Please give all of the data again, character for character, and drop the pictures.

__DATA FOR THE TASK__
•••••
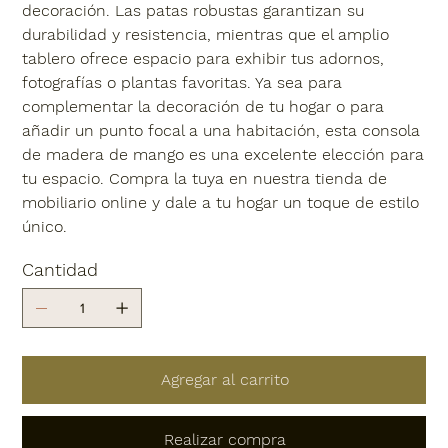
decoración. Las patas robustas garantizan su
durabilidad y resistencia, mientras que el amplio
tablero ofrece espacio para exhibir tus adornos,
fotografías o plantas favoritas. Ya sea para
complementar la decoración de tu hogar o para
añadir un punto focal a una habitación, esta consola
de madera de mango es una excelente elección para
tu espacio. Compra la tuya en nuestra tienda de
mobiliario online y dale a tu hogar un toque de estilo
único.
Cantidad
Agregar al carrito
Realizar compra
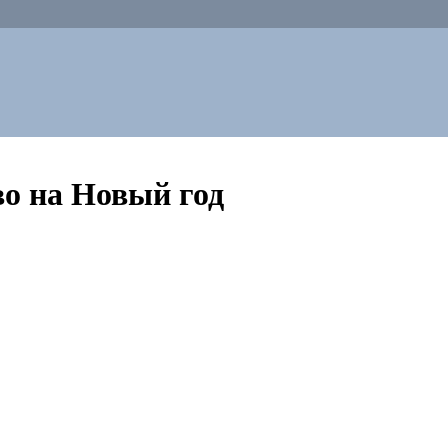
во на Новый год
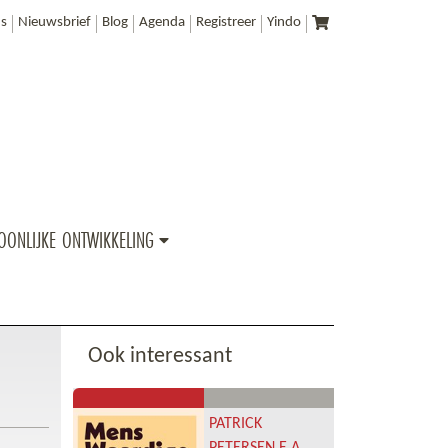
s
Nieuwsbrief
Blog
Agenda
Registreer
Yindo
OONLIJKE ONTWIKKELING
Ook interessant
PATRICK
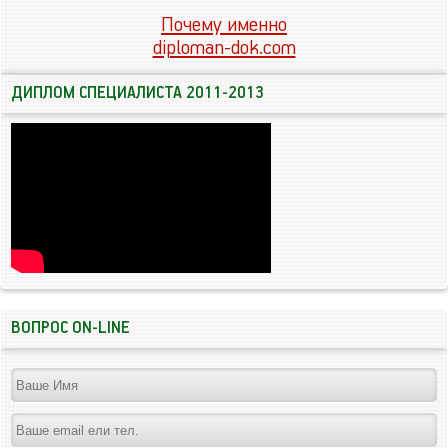
Почему именно
diploman-dok.com
ДИПЛОМ СПЕЦИАЛИСТА 2011-2013
ВОПРОС ON-LINE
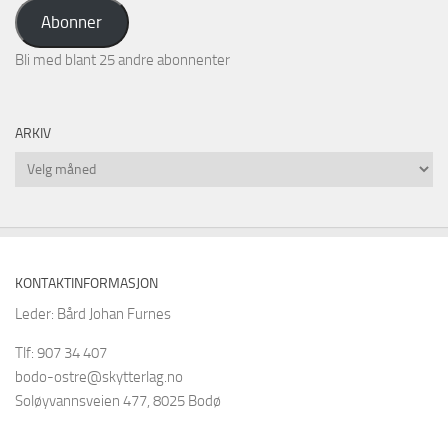
adresse
Abonner
Bli med blant 25 andre abonnenter
ARKIV
Arkiv
KONTAKTINFORMASJON
Leder: Bård Johan Furnes
Tlf: 907 34 407
bodo-ostre@skytterlag.no
Soløyvannsveien 477, 8025 Bodø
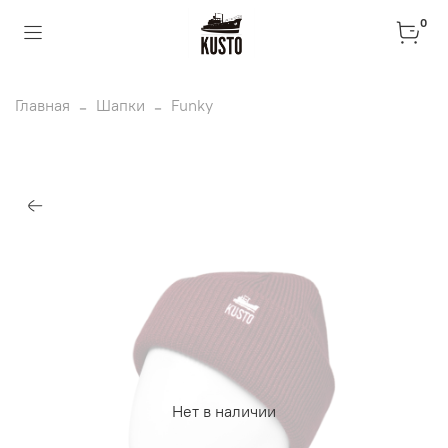
0
Главная
Шапки
Funky
Нет в наличии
•••••
__RESULT__
decoración. Las patas robustas garantizan su
durabilidad y resistencia, mientras que el amplio
tablero ofrece espacio para exhibir tus adornos,
fotografías o plantas favoritas. Ya sea para
complementar la decoración de tu hogar o para
añadir un punto focal a una habitación, esta consola
de madera de mango es una excelente elección para
tu espacio. Compra la tuya en nuestra tienda de
mobiliario online y dale a tu hogar un toque de estilo
único.
Cantidad
Agregar al carrito
Realizar compra
во на Новый год
s
Nieuwsbrief
Blog
Agenda
Registreer
Yindo
OONLIJKE ONTWIKKELING
Ook interessant
PATRICK
Почему именно
diploman-dok.com
ДИПЛОМ СПЕЦИАЛИСТА 2011-2013
ВОПРОС ON-LINE
adresse
Abonner
Bli med blant 25 andre abonnenter
ARKIV
Arkiv
KONTAKTINFORMASJON
Leder: Bård Johan Furnes
Tlf: 907 34 407
bodo-ostre@skytterlag.no
Soløyvannsveien 477, 8025 Bodø
0
Главная
Шапки
Funky
Нет в наличии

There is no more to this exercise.